9.2.05

DER UNTERGANG

Eu ia "comentar" este livro que possuo numa diferente edição. Na busca de uma "capa" para colocar aqui, o Google levou-me até ao Abrupto, mais concretamente a um texto de Abril de 2004 de José Pacheco Pereira. Como seguramente eu não diria melhor, e com a vénia amigável ao seu autor, tomo a liberdade de o republicar integralmente.
BIBLIOFILIA: MUT ZUR ANGST VOR DEM NICHTS / "A CORAGEM DE DEFRONTAR O TERROR DO NADA" (HEIDEGGER)

Joachim Fest, Inside Hitler´s Bunker. The Last Days of the Third Reich, Londres, Macmillan, 2004.
Não sei quantas vezes li descrições dos últimos momentos de Hitler no seu bunker berlinense, mas o próprio facto de ter acabado de ler mais uma mostra o fascínio que esses momentos têm. Não sou só eu, é uma multidão de pessoas que esgota e torna em best sellers tudo o que diga respeito a estes dias de Abril de 1945. Em bom rigor, sabe-se muito, e o que não se sabe dificilmente se irá saber. Não é sequer o mistério das versões contraditórias sobre os momentos finais de Hitler que explicam, nos dias de hoje, o interesse pelo fim do Reich. É o pathos da personagem Hitler e da sua corte final, e a tentativa de explicação de algo muito difícil de explicar: a pulsão destrutiva, o Gotterdamerung macabro desses dias. Pode também ser que procuremos encontrar uma racionalidade para algo intrinsecamente irracional e inexplicável, e o nosso fascínio seja afinal o traço de uma recusa psicológica face ao que não tem explicação, ao que de todo não controlamos.

O livro de Joachim Fest é magnífico porque combina uma descrição narrativa depurada dos últimos dias do bunker , incluindo o que se sabe das fontes soviéticas entretanto tornadas disponíveis, com uma interpretação sobre Hitler e os seus companheiros dos últimos dias, em particular Goebbels. A sua tese - Hitler nunca "construiu", só destruiu, era movido por uma vontade de destruição que nos últimos dias da guerra se voltou também contra os alemães - salienta a singularidade da personagem. Sem Hitler tudo seria diferente, mas Hitler é uma excepção histórica, nunca quis deixar qualquer "obra" que não fosse a terra queimada, onde povos e nações sucumbiram. Pouco a pouco, a força da sua personalidade, a sua vontade inquebrável, seleccionou uns poucos seguidores que espelhavam a mesma vontade de destruir, hipnotizou muitos outros numa obediência cega, e depois, pela corrupção do dinheiro e do poder, alargou essa base dos fanáticos para os oportunistas.

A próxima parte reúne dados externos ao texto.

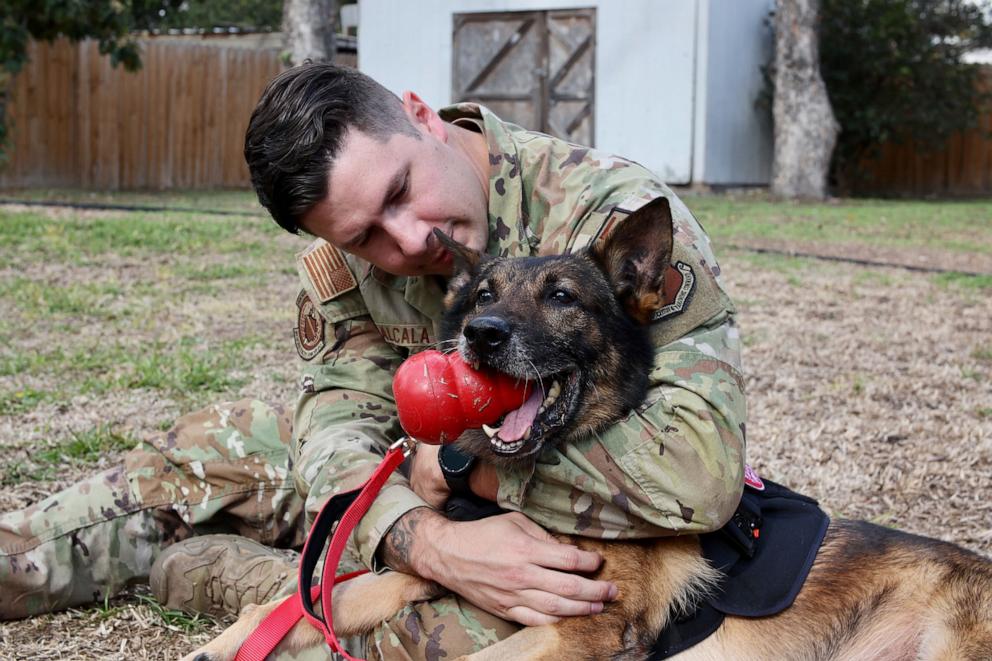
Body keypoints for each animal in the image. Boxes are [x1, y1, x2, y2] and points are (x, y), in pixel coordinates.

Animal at [186, 197, 992, 660]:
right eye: (483, 294)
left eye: (564, 297)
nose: (480, 336)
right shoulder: (444, 564)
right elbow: (320, 598)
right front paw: (227, 643)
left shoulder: (585, 629)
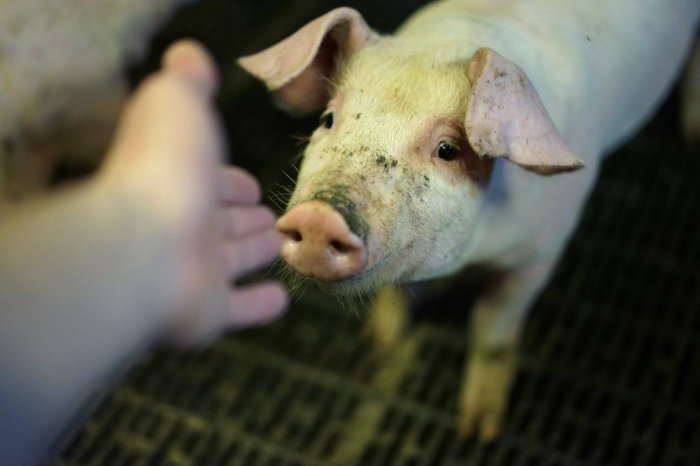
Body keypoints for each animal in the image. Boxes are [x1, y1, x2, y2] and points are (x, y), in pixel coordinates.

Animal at [239, 0, 700, 439]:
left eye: (448, 150)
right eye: (328, 119)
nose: (320, 216)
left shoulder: (541, 253)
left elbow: (491, 327)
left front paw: (479, 430)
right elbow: (401, 291)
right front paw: (382, 340)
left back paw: (692, 133)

Estes deixaram-no no fim , os outros acabaram com ele ou como ele. E não foi só Goebbels e a mulher, que se suicidaram depois de matarem os seis filhos, mas muitos outros oficiais das SS, motoristas, secretárias, que ficaram até ao fim, quase cem pessoas nos últimos dias de Abril.

Fest retrata bem essa comunidade alucinada, que tentou continuar a guerra até ao último berlinense, até ao último alemão, uma guerra já perdida. Uma das perplexidades nesta atitude é o seu carácter pouco "moderno", numa época em que as guerras terminam quase de forma burocrática, algo para que o regime nazi tinha também apetência. Veja-se Eichmann revisto por Hanna Arendt.

Mas não. Hitler queria levar tudo e todos consigo, num acto de imolação que incluía uma suprema vingança contra todos os que o tinham "traído", inclusive o povo alemão, e, de certo modo, contra si próprio, porque tinha mostrado "fraqueza", tinha-se enredado em compromissos a que agora atribuía a derrota.